Clinical syndrome of acute viral meningitis and meningoencephalitis may be induced by different viruses. Etiologic diagnosis may be set by the isolation of the virus from the liquor and by the detection of specific antibodies in the blood and liquor. Our aim was to determine viral etiology of AVI with special reference to hyperproteinorachia. The study was conducted in 55 patients treated at the Clinic of Infectious Diseases in Novi Sad, with clinical picture of acute meningitis or meningoencephalitis, with pleocytosis above 50 ml in the cerebrospinal fluid. Depending on the levels of proteinorachia the patients were divided into the group with proteinorachia levels below 1g/l (34 patients) and above 1 g/l (21 patients). In the first group the most common was herpes simplex- and adenoviral etiology while in the second group most frequently found were choriolymphocytic meningitis virus (LCM) and herpes simplex virus. The protein level was in correlation with the severity of the clinical features and the duration of the treatment.
急性病毒性脑膜炎和脑膜脑炎的临床综合征可能由不同病毒引起。病因诊断可通过从脑脊液中分离病毒以及检测血液和脑脊液中的特异性抗体来确定。
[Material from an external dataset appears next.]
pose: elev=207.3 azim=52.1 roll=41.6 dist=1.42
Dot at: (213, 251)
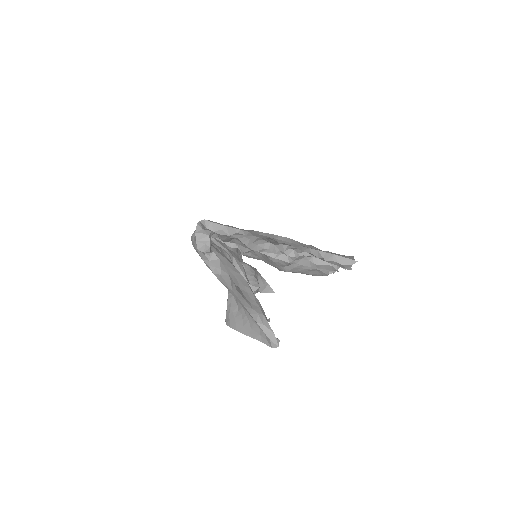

我们的目的是确定急性病毒性感染(AVI)的病毒病因,特别关注脑脊液蛋白增多症。该研究对诺维萨德传染病诊所收治的55例患者进行,这些患者具有急性脑膜炎或脑膜脑炎的临床表现,脑脊液中细胞增多超过50/ml。根据脑脊液蛋白水平,患者被分为脑脊液蛋白水平低于1g/l的组(34例患者)和高于1g/l的组(21例患者)。在第一组中,最常见的病因是单纯疱疹病毒和腺病毒,而在第二组中,最常发现的是脉络丛淋巴细胞性脑膜炎病毒(LCM)和单纯疱疹病毒。蛋白水平与临床特征的严重程度和治疗持续时间相关。